== TEXT PASSAGE ==
— start —

Re: Default setting for enable_hashagg_disk

From: Tomas Vondra <tomas(dot)vondra(at)2ndquadrant(dot)com>
To: Jeff Davis <pgsql(at)j-davis(dot)com>
Cc: Bruce Momjian <bruce(at)momjian(dot)us>, Tom Lane <tgl(at)sss(dot)pgh(dot)pa(dot)us>, Justin Pryzby <pryzby(at)telsasoft(dot)com>, David Rowley <dgrowleyml(at)gmail(dot)com>, Robert Haas <robertmhaas(at)gmail(dot)com>, Melanie Plageman <melanieplageman(at)gmail(dot)com>, pgsql-hackers(at)postgresql(dot)org
Subject: Re: Default setting for enable_hashagg_disk
Date: 2020-06-25 23:11:54
Message-ID: 20200625231154.uknvrnqwmahv6rtu@development
Views: Raw Message | Whole Thread | Download mbox | Resend email
Thread:
Lists: pgsql-docs pgsql-hackers

On Thu, Jun 25, 2020 at 02:28:02PM -0700, Jeff Davis wrote:
>On Thu, 2020-06-25 at 15:56 -0400, Bruce Momjian wrote:
>> It is my understanding that spill of sorts is mostly read
>> sequentially,
>> while hash reads are random. Is that right? Is that not being
>> costed
>> properly?
>
>I don't think there's a major problem with the cost model, but it could
>probably use some tweaking.
>
>Hash writes are random. The hash reads should be mostly sequential (for
>large partitions it will be 128-block extents, or 1MB). The cost model
>assumes 50% sequential and 50% random.
>

The important bit here is that while the logical writes are random,
those are effectively combined in page cache and the physical writes are
pretty sequential. So I think the cost model is fairly reasonable.

Note: Judging by iosnoop stats shared in the thread linked by Jeff.

>Sorts are written sequentially and read randomly, but there's
>prefetching to keep the reads from being too random. The cost model
>assumes 75% sequential and 25% random.

— end —

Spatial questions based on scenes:
— start —

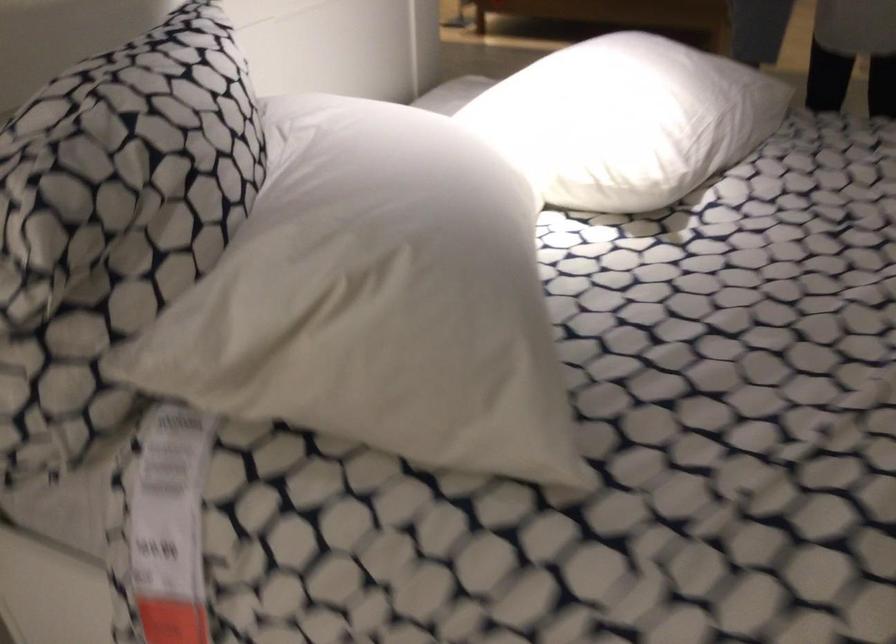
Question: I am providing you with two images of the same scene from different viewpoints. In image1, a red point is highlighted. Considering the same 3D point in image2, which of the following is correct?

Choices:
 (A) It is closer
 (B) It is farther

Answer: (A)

— end —

== EXERCISE TASK 1 ==
Summarize the mailing-list message in two sentences.
== EXERCISE TASK 2 ==
Reproduce the mailing-list message between "On Thu, Jun" and "use some tweaking.", inclusive.
The items have no connection to the mailing-list message.

== EXERCISE ANSWER 1 ==
Quoted in the reply, Jeff Davis says the cost model has no major problem but could use some tweaking, explaining that hash writes are random while hash reads are mostly sequential, and that sorts are written sequentially and read randomly with prefetching. Tomas Vondra responds that the random logical writes are effectively combined in page cache so the physical writes are fairly sequential, and he therefore considers the cost model fairly reasonable.

== EXERCISE ANSWER 2 ==
On Thu, Jun 25, 2020 at 02:28:02PM -0700, Jeff Davis wrote:
>On Thu, 2020-06-25 at 15:56 -0400, Bruce Momjian wrote:
>> It is my understanding that spill of sorts is mostly read
>> sequentially,
>> while hash reads are random. Is that right? Is that not being
>> costed
>> properly?
>
>I don't think there's a major problem with the cost model, but it could
>probably use some tweaking.